| What to work on |
The only thing to send back is the number of lines below that hold the string "thumb".

::::::

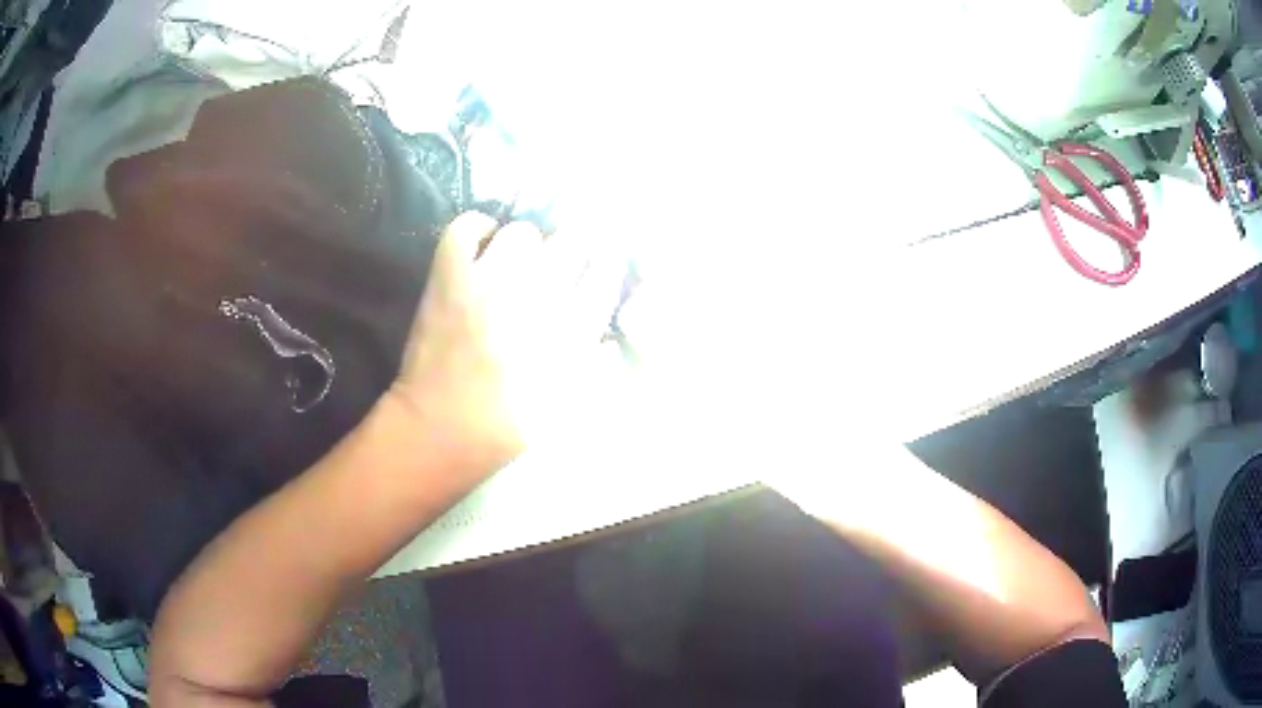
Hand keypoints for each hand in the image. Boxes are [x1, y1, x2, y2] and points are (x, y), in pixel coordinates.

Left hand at [391, 212, 621, 481]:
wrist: (442, 429)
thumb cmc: (511, 427)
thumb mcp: (575, 407)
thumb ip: (600, 367)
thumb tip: (607, 336)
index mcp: (574, 327)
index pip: (604, 270)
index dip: (603, 266)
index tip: (597, 269)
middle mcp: (539, 293)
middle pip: (570, 240)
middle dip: (571, 251)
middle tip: (558, 266)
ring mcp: (490, 280)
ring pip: (521, 233)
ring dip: (524, 248)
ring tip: (515, 265)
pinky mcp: (450, 276)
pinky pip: (466, 227)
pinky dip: (476, 230)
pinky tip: (482, 247)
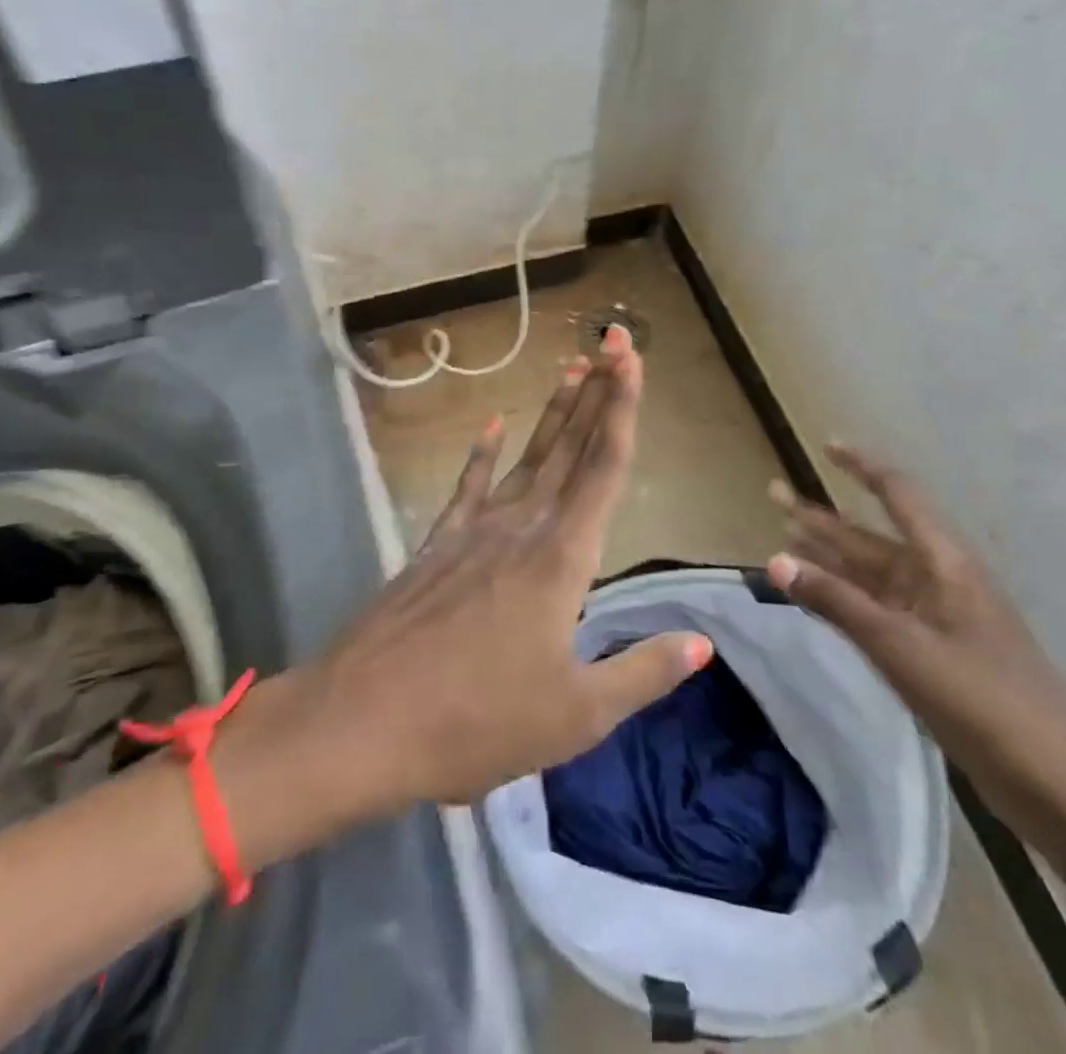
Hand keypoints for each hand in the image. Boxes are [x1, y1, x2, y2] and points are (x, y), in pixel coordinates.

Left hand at [221, 327, 711, 862]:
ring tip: (571, 369)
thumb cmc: (477, 722)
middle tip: (613, 343)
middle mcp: (521, 528)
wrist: (363, 721)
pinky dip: (483, 453)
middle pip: (569, 449)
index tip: (630, 358)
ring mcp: (473, 530)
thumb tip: (702, 644)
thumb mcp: (576, 715)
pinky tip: (494, 425)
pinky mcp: (438, 543)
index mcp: (561, 560)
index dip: (622, 408)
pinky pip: (468, 485)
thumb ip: (642, 672)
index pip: (603, 468)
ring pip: (526, 458)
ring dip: (553, 414)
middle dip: (596, 393)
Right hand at [769, 444, 1065, 896]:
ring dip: (829, 555)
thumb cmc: (984, 703)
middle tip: (775, 494)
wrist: (1061, 789)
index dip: (863, 467)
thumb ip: (836, 602)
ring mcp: (937, 618)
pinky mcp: (934, 653)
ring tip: (785, 534)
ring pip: (871, 574)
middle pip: (872, 536)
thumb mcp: (901, 648)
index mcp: (944, 564)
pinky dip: (844, 597)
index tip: (828, 445)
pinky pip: (878, 609)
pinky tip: (818, 594)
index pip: (898, 496)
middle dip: (824, 516)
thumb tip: (774, 561)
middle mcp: (938, 580)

::::::

| Result of the exercise |
12